### SOURCE PASSAGE
MSc-level course at Vrije Universiteit Amsterdam, computer science

6 credits

Academic year 2019–2020, period 2

This courses introduces the proof assistant Lean, its type-theoretic foundations, and its applications to mathematics and computer science.

A proof assistant is used to check the correctness of a specification of a program or the proof of a mathematical theorem. The course is concerned with the proof assistant Lean, a system that is developed primarily at Microsoft Research. In the practical work, we learn to use Lean. We will see how to use the system to prove mathematical theorems in a precise, formal way, and how to verify small functional programs (e.g., a sorting algorithm). In the course, we focus on its dependent type theory and on the Curry–Howard–De Bruijn correspondence between proofs and functional programs (λ-terms). These concepts are the basis of Lean but also of other popular systems, including Agda, Coq, and Matita.

- Jasmin Blanchette (VU Amsterdam)
- Alexander Bentkamp (VU Amsterdam)

- Tim Baanen (VU Amsterdam)

In case of discrepancies, the official rooster has priority.

- Period
- 2
- Lecture 1
- Monday 15:30–17:15, week 44, VU WN-F647
- Monday 15:30–17:15, weeks 45, 47, and 48, VU HG-02A33
- Monday 15:30–17:15, week 46, VU WN-F123
- Monday 15:30–17:15, weeks 49 and 50, VU WM-M129
- Exercise 1
- Tuesday 11:00–12:45, weeks 44–50, VU WN-P337 (extra: WN-P447)
- Lecture 2
- Thursday 13:30–15:15, weeks 44–50, VU WN-M129
- Exercise 2
- Friday 13:30–15:15, weeks 44–50, VU WN-P337 (extra: WN-P447)
- Final exam
- Tuesday 15:15–18:00, week 51, room VU IN-3B39 IN-3B45 IN-3B59
- Repeat exam
- TBA

The course is oriented towards the application of proof assistants to computer science and mathematics. We will use Lean, a modern system developed at Microsoft Research. In each lecture, we will review a Lean file, which can be downloaded from the materials section below.

If you need to contact us, please email both lecturers (J.C. Blanchette and A. Bentkamp), with `[LoVe]`
in the subject line. We will monitor Canvas regularly. You can also use
Canvas for discussions and questions related to Lean.

### TASK ITEM
Extend the Lean course page, starting right after its last sentence.

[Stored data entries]
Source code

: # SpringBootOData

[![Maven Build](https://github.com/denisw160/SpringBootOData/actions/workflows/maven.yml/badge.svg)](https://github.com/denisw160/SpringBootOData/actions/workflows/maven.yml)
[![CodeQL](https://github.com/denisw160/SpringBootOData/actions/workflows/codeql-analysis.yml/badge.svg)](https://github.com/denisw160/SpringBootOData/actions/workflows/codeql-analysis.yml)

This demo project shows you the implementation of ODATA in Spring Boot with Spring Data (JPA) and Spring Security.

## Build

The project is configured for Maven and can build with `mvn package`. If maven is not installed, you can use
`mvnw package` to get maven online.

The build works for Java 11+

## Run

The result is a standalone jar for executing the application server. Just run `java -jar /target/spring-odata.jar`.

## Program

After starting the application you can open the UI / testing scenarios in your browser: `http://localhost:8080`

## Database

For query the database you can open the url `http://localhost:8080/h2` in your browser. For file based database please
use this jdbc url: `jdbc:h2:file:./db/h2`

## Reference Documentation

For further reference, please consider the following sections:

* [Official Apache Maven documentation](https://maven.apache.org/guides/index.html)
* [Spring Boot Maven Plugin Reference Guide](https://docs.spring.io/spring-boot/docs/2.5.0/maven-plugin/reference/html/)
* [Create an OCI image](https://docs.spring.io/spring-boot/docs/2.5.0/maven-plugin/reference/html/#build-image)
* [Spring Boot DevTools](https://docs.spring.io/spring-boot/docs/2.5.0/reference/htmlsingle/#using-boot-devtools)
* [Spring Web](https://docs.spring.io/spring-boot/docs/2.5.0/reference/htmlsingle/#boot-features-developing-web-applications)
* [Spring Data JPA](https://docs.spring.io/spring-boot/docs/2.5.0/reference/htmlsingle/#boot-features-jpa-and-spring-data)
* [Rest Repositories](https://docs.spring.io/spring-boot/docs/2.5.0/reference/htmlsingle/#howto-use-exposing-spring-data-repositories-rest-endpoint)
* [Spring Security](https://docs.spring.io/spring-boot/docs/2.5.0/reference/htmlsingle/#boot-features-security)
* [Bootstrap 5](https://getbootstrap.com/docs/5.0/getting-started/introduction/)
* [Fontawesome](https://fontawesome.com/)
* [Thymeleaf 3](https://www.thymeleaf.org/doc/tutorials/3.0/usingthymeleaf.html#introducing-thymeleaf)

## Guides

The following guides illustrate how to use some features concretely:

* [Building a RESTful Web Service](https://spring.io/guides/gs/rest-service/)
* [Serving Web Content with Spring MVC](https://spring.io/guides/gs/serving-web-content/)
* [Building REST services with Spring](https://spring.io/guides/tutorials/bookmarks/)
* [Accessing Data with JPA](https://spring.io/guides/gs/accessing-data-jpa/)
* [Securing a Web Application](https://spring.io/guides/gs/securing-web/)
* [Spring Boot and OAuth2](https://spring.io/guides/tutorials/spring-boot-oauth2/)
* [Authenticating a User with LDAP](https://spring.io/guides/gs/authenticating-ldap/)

### RESPONSE
Although the course is application-driven, this is a university course, so theory is important as well. We will cover it as it emerges, but you are expected to read the materials we refer to.

To each lecture (on Mondays and Thursdays) corresponds some notes in Markdown format (e.g.,
`love01_definitions_and_lemma_statements.md`), a Lean demo file
(e.g., `love01_definitions_and_lemma_statements_demo.lean`),
a Lean exercise sheet (e.g.,
`love01_definitions_and_lemma_statements_exercise_sheet.lean`) and a
Lean homework sheet (e.g.,
`love01_definitions_and_lemma_statements_homework_sheet.lean`). The
exercises are crucial; theorem proving can only be learned by doing. We will
assist you during the group exercises (on Tuesdays and Fridays) and answer
questions on Canvas. We will also help you set up Lean and Visual Studio
Code on your computer. See below for links to software and installation
instructions.

For the group exercises, we strongly recommend that you bring your own wine^H^H^H^Hlaptop.

The homework given at lecture *n* is due by noon of the day of
lecture *n* + 3. The homework counts for 25% of the final
grade.

The course will consist of 14 lectures:

- Basics
- Definitions and Lemma Statements
- Tactical Proofs
- Structured Proofs and Proof Terms

- Functional–Logic Programming
- Functional Programming
- Inductive Predicates
- Monads
- Metaprogramming

- Program Semantics
- Operational Semantics
- Hoare Logic
- Denotational Semantics

- Mathematics
- Logical Foundations of Mathematics
- Basic Mathematical Structures
- Rationals and Real Numbers
*p*-Adic Numbers

This year's course is the second of its kind, with the emphasis on practical applications and on dependent type theory in Lean. Below you will find a mock exam as well as some exams from previous years for related courses at the VU and the Universität des Saarlandes in Saarbrücken. These give a rough idea of what "formal proofs on paper" can look like.

Please note that the pre-2018 Logical Verification course had a stronger focus on the metatheory of dependent type theory and on the Curry–Howard correspondence (and less on practical applications), and the course in Saarbrücken covered Isabelle/HOL and language semantics, going well beyond what we achieve in part IV of the current course.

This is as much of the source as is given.